> Texte à lire

>>>>>

L’Europe, symbole de fraternité et de réconciliation
Mgr Jean-Pierre Grallet, archevêque de Strasbourg, nouvellement élu représentant de la Conférence des évêques de France à la COMECE (Commission des Épiscopats de la Communauté Européenne) partage son regard sur l’Europe et ses défis.
Quelle relation entretenez-vous avec l’Europe ?

Quels sont les points d’attention de la COMECE?
Les épiscopats d’Europe s’intéressent à l’Union, car on ne peut pas évangéliser sans prendre en compte les conditions de vie des populations. Les lois européennes influencent notre manière de vivre aujourd’hui. Parmi les questions discutées à la COMECE, nous rappelons, à l’approche des prochaines élections, la centralité de la personne humaine dans toutes les décisions. Nous rappelons également la nécessité d’intégrer la diversité historique, humaine et culturelle de l’Europe occidentale et orientale. Nos autres points d’attention sont : la justice sociale, « l’écologie humaine » selon Benoît XVI, la solidarité et l’aide aux pays les plus pauvres, le dialogue œcuménique. L’un des prochains défis est de permettre le dialogue interreligieux. Les catholiques doivent d’abord être responsables de leur foi et de la fraternité universelle à construire avec tous, avant d’entrer en dialogue avec ceux qui ont une foi différente. Ces domaines sont assez considérables et pris très au sérieux par la COMECE.

<<<<<

> Données fournies
>>>>>

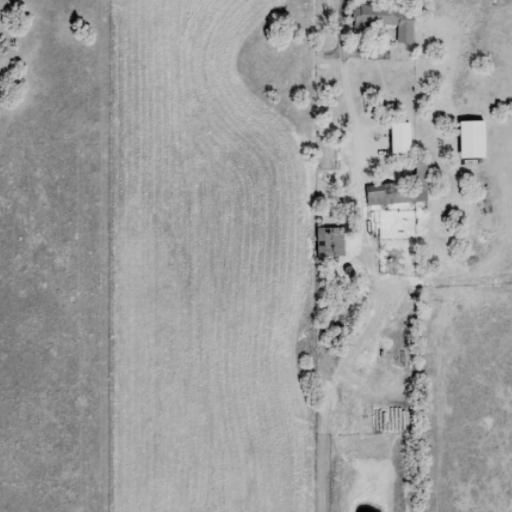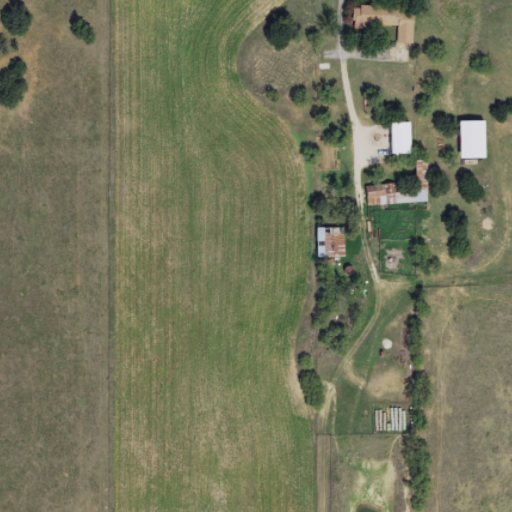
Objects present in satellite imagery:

<<<<<

> Défis à relever
A. Recopiez mot pour mot le passage du texte situé entre « L’Europe, symbole de » et « et ses défis. », bornes incluses.
B. Répondez brièvement à partir du texte :
(i) Quelle fonction Mgr Jean-Pierre Grallet occupe-t-il à Strasbourg ?
(ii) À qui le texte attribue-t-il l'expression « l'écologie humaine » ?
(iii) Quel est, selon le texte, l'un des prochains défis ?
Les données n'ont aucun rapport avec le texte.

> Réponses par exercice
A.
L’Europe, symbole de fraternité et de réconciliation
Mgr Jean-Pierre Grallet, archevêque de Strasbourg, nouvellement élu représentant de la Conférence des évêques de France à la COMECE (Commission des Épiscopats de la Communauté Européenne) partage son regard sur l’Europe et ses défis.

B.
(i) Il est archevêque de Strasbourg.
(ii) À Benoît XVI.
(iii) Permettre le dialogue interreligieux.